* _What the task requires_: Output the lines of the records below as a JSON list of strings, one string per line with blank lines omitted. Start with the line containing "From the picture: the" and continue through the line containing "Answer: right", including both.

• • • • • • •

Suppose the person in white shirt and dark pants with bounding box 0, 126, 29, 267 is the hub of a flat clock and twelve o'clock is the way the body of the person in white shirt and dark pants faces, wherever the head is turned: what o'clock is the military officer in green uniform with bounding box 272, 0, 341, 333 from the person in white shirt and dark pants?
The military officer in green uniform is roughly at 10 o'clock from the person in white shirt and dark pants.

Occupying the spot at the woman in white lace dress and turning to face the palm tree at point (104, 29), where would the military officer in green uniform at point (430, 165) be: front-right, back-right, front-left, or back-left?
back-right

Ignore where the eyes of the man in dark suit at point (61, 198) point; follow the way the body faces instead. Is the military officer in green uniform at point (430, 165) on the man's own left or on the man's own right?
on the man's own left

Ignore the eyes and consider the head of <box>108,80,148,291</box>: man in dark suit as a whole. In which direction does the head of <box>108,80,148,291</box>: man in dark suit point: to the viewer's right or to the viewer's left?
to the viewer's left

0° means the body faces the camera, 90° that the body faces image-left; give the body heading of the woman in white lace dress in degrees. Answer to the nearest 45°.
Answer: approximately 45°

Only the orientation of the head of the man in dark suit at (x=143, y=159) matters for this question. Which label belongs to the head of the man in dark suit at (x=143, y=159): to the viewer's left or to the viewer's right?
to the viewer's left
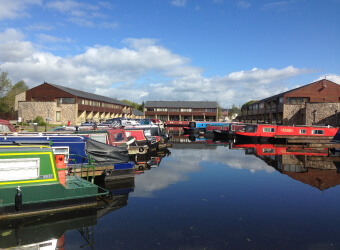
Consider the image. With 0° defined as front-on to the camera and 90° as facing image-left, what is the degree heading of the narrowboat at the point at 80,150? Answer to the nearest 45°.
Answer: approximately 270°

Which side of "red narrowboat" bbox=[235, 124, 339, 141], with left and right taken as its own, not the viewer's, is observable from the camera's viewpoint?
left

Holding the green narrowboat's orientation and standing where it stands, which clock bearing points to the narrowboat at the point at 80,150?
The narrowboat is roughly at 10 o'clock from the green narrowboat.

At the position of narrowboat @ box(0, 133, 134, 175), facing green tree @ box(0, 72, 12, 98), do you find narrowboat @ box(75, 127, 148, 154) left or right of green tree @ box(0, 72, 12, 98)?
right

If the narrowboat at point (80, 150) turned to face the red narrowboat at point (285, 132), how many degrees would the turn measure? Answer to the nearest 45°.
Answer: approximately 45° to its left

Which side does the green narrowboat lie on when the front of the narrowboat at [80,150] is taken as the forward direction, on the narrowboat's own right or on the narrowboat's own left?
on the narrowboat's own right

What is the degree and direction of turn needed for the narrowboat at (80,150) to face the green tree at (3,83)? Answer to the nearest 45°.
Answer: approximately 90° to its left

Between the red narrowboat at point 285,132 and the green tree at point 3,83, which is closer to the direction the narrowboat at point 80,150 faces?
the red narrowboat

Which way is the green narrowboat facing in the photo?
to the viewer's right
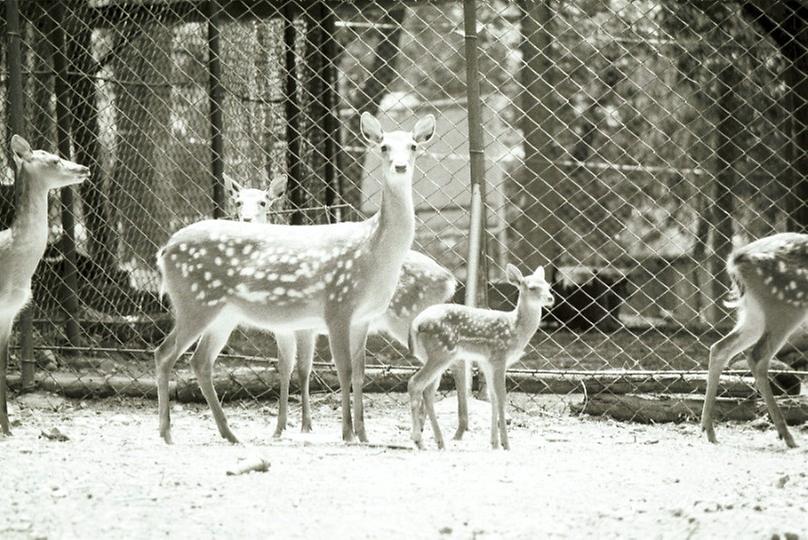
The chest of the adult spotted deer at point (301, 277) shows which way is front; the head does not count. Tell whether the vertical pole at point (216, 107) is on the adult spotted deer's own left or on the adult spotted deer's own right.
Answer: on the adult spotted deer's own left

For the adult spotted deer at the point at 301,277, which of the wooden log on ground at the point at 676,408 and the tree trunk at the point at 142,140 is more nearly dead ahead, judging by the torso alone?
the wooden log on ground

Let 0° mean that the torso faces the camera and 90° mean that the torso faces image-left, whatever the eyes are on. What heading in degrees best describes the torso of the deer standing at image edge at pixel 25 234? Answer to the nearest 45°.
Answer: approximately 270°

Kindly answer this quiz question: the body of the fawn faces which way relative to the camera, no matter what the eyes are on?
to the viewer's right

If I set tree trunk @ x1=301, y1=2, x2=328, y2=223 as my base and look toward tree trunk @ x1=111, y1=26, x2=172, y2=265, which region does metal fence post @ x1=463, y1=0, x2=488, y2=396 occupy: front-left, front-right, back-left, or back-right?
back-left

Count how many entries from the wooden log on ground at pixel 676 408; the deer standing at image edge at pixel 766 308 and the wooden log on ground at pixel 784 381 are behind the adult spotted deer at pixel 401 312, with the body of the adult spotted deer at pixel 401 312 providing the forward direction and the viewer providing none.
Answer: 3

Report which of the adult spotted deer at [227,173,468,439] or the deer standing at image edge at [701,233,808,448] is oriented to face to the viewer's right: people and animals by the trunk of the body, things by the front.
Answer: the deer standing at image edge

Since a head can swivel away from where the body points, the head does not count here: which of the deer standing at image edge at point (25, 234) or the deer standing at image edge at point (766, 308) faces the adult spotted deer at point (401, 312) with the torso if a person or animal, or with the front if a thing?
the deer standing at image edge at point (25, 234)

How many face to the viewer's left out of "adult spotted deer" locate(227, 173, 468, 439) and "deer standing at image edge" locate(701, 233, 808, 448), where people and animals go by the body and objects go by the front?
1

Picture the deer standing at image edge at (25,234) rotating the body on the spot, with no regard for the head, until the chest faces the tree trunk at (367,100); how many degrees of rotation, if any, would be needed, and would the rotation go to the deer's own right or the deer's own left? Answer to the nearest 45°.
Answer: approximately 45° to the deer's own left

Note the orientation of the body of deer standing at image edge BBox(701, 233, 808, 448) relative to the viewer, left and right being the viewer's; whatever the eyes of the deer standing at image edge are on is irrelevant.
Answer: facing to the right of the viewer

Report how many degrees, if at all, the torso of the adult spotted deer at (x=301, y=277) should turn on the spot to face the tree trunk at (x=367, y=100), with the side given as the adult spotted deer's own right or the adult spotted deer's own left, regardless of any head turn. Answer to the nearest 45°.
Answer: approximately 90° to the adult spotted deer's own left

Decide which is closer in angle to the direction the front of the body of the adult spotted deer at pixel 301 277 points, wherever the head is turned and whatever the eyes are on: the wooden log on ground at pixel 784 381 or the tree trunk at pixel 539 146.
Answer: the wooden log on ground

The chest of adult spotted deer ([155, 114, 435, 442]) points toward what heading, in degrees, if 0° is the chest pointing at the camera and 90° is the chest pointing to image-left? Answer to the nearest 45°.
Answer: approximately 270°

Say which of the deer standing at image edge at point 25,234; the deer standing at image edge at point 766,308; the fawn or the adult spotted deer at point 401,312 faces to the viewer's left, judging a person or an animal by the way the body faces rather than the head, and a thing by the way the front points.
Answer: the adult spotted deer

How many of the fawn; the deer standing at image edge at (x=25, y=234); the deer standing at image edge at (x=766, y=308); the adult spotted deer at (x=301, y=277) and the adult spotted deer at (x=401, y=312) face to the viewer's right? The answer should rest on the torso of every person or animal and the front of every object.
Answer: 4
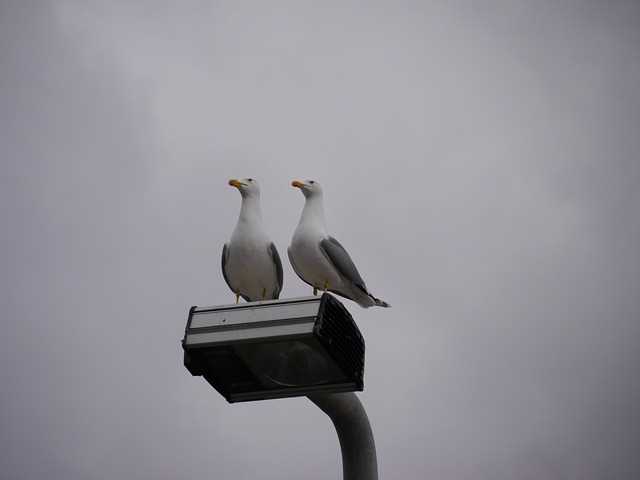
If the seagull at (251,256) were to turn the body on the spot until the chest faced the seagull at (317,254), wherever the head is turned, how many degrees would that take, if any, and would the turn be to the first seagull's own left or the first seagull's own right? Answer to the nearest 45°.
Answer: approximately 90° to the first seagull's own left

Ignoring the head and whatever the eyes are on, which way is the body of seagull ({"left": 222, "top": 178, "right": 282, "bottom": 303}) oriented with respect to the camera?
toward the camera

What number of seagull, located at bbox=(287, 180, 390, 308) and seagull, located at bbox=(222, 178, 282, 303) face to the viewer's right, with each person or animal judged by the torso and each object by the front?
0
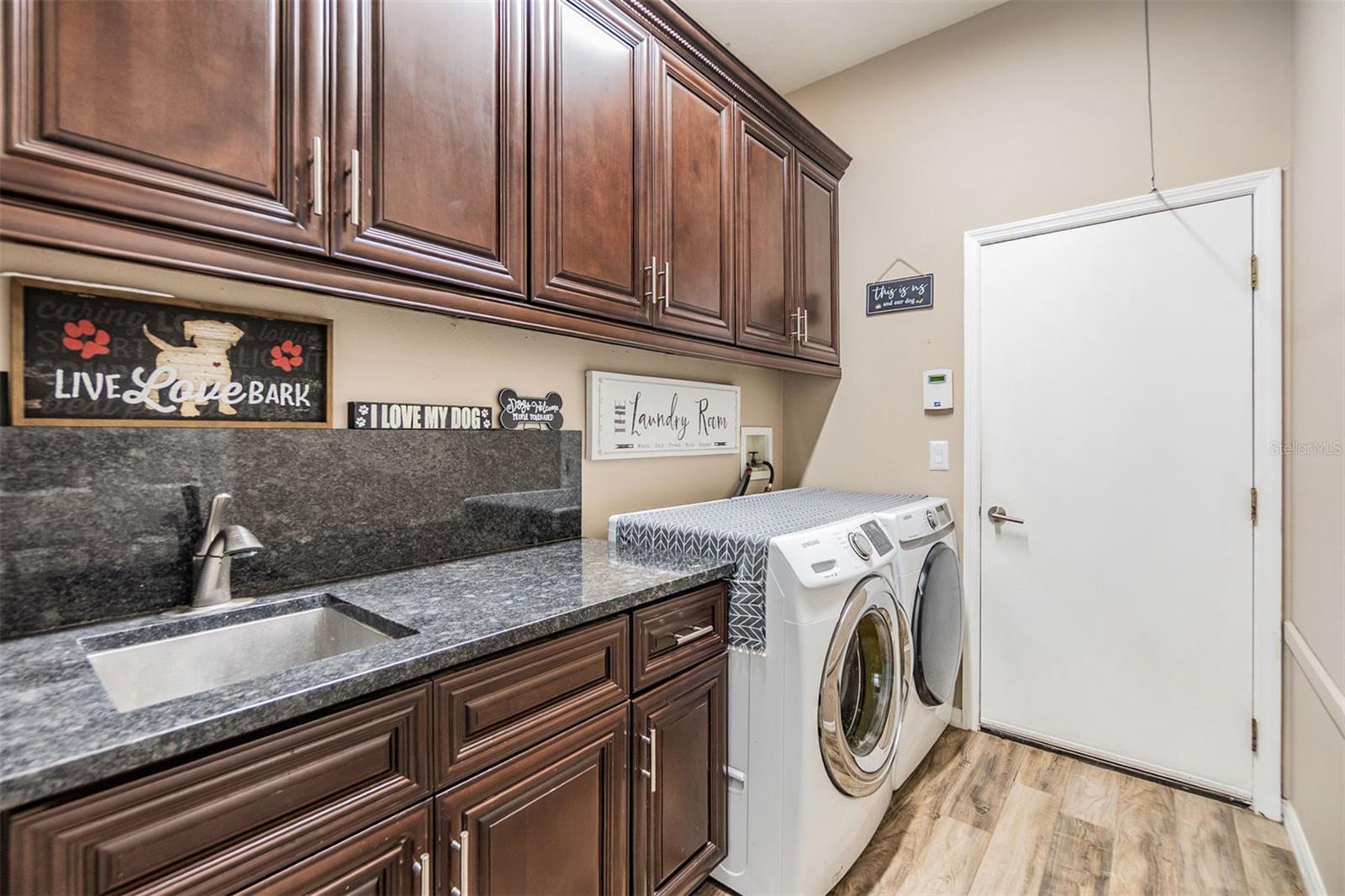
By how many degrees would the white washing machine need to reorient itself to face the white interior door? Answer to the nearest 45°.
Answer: approximately 90° to its left

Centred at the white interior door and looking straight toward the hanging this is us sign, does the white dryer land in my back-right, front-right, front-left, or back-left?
front-left

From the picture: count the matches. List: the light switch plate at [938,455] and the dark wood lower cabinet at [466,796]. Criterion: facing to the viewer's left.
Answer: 0

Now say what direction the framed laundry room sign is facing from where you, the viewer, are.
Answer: facing the viewer and to the right of the viewer

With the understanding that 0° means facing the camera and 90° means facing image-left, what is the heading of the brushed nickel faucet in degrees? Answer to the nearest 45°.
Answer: approximately 315°

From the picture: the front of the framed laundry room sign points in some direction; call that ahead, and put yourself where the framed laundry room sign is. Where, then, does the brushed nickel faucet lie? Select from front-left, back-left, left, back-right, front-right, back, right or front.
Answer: right

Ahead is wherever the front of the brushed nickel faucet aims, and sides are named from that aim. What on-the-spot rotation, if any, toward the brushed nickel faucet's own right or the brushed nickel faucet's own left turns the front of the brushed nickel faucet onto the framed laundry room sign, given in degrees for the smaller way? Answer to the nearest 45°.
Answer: approximately 45° to the brushed nickel faucet's own left

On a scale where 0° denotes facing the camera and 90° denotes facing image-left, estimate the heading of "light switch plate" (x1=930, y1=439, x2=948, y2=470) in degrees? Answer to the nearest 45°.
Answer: approximately 0°

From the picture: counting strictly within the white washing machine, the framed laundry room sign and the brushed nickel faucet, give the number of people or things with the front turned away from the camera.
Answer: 0

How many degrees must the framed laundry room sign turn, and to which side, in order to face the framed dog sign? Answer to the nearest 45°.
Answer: approximately 90° to its right

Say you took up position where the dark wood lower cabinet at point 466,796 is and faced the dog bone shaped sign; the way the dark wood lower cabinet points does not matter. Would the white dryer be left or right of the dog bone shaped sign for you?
right

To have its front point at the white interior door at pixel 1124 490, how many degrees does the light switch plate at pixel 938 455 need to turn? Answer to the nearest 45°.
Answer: approximately 90° to its left

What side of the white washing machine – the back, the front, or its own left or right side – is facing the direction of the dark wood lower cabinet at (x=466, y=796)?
right

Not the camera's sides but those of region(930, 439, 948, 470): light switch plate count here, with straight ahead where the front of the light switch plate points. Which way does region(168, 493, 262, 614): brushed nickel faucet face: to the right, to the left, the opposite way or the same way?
to the left

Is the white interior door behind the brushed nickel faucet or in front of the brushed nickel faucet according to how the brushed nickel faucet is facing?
in front
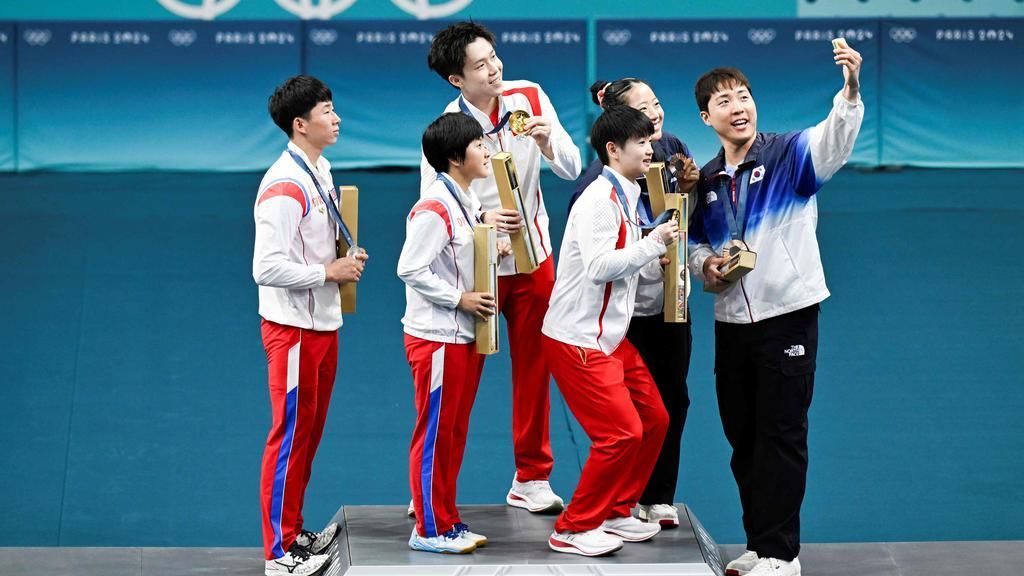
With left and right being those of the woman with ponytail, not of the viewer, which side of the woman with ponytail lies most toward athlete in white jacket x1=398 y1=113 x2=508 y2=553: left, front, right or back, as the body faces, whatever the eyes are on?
right

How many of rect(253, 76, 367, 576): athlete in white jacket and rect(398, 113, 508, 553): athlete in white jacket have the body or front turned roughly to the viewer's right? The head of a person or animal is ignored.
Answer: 2

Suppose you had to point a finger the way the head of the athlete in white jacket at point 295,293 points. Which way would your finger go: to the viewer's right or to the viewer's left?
to the viewer's right

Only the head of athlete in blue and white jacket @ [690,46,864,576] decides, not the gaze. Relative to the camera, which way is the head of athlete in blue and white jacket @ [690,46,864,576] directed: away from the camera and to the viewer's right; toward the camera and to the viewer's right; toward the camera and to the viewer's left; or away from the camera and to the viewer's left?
toward the camera and to the viewer's right

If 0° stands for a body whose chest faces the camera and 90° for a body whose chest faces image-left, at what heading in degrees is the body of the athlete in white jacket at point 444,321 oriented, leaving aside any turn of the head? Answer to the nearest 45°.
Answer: approximately 270°

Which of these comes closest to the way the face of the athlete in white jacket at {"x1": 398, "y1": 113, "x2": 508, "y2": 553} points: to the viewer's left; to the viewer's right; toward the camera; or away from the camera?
to the viewer's right

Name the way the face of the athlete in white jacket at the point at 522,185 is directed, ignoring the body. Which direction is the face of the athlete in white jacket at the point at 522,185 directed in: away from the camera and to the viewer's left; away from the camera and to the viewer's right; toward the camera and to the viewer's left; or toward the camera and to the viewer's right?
toward the camera and to the viewer's right

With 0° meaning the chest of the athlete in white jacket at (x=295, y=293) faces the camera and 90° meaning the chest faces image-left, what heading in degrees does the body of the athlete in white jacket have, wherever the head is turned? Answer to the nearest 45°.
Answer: approximately 270°
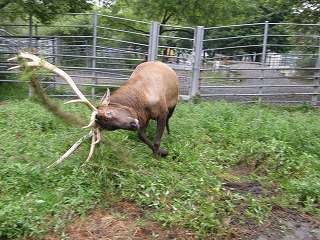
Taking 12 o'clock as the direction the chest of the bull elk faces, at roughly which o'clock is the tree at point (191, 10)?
The tree is roughly at 5 o'clock from the bull elk.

• • • • • • •

* _Answer to the problem_:
[
  "From the picture: the front of the framed laundry room sign points in some direction; call that ahead, and put yourself where the framed laundry room sign is. Where, then, does the brushed nickel faucet lie? Select from front-left, back-left, left, back-right, front-right, back, right or front.",
  "Answer: right"
]